#### WORKING DATA
————

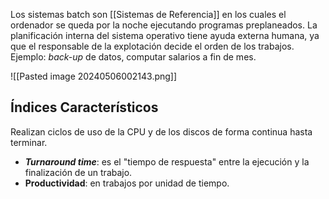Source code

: Los sistemas batch son [[Sistemas de Referencia]] en los cuales el ordenador se queda por la noche ejecutando programas preplaneados. La planificación interna del sistema operativo tiene ayuda externa humana, ya que el responsable de la explotación decide el orden de los trabajos. Ejemplo: *back-up* de datos, computar salarios a fin de mes.

![[Pasted image 20240506002143.png]]

## Índices Característicos

Realizan ciclos de uso de la CPU y de los discos de forma continua hasta terminar.
- ***Turnaround time***: es el "tiempo de respuesta" entre la ejecución y la finalización de un trabajo.
- **Productividad**: en trabajos por unidad de tiempo.

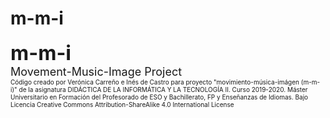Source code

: # m-m-i
<font size="6">
<b>m-m-i</b>
<br> 
<font size="4"> Movement-Music-Image Project
<br>
  <font size="1">
Código creado por Verónica Carreño e Inés de Castro para proyecto "movimiento-música-imágen (m-m-i)"
de la asignatura DIDÁCTICA DE LA INFORMÁTICA Y LA TECNOLOGÍA II. Curso 2019-2020.
Máster Universitario en Formación del Profesorado de ESO y Bachillerato, FP y Enseñanzas de Idiomas.
Bajo Licencia Creative Commons Attribution-ShareAlike 4.0 International License 

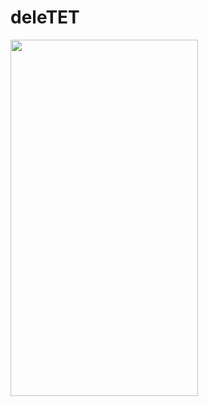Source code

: # deleTET 

<img align="left" width="300" height="570" src="https://i.ibb.co/dk6MdMW/Ekran-Resmi-2021-08-21-22-33-57.png">

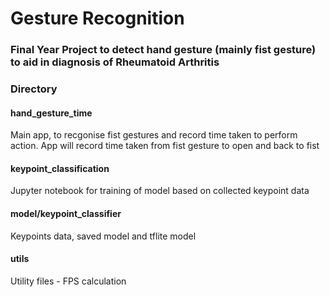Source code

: # Gesture Recognition

### Final Year Project to detect hand gesture (mainly fist gesture) to aid in diagnosis of Rheumatoid Arthritis


### Directory


#### hand_gesture_time

Main app, to recgonise fist gestures and record time taken to perform action. 
App will record time taken from fist gesture to open and back to fist

#### keypoint_classification

Jupyter notebook for training of model based on collected keypoint data

#### model/keypoint_classifier

Keypoints data, saved model and tflite model

#### utils

Utility files - FPS calculation
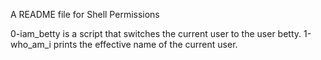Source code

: A README file for Shell Permissions

0-iam_betty is a script that switches the current user to the user betty.
1-who_am_i prints the effective name of the current user.

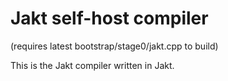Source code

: # Jakt self-host compiler
(requires latest bootstrap/stage0/jakt.cpp to build)

This is the Jakt compiler written in Jakt.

————

#### EXERCISE INSTRUCTIONS
Copy the part of the records that opens with the line containing "Main app, to" and closes with the line containing "Jupyter notebook for", keeping both of those lines.

#### OUTPUT
Main app, to recgonise fist gestures and record time taken to perform action. 
App will record time taken from fist gesture to open and back to fist

#### keypoint_classification

Jupyter notebook for training of model based on collected keypoint data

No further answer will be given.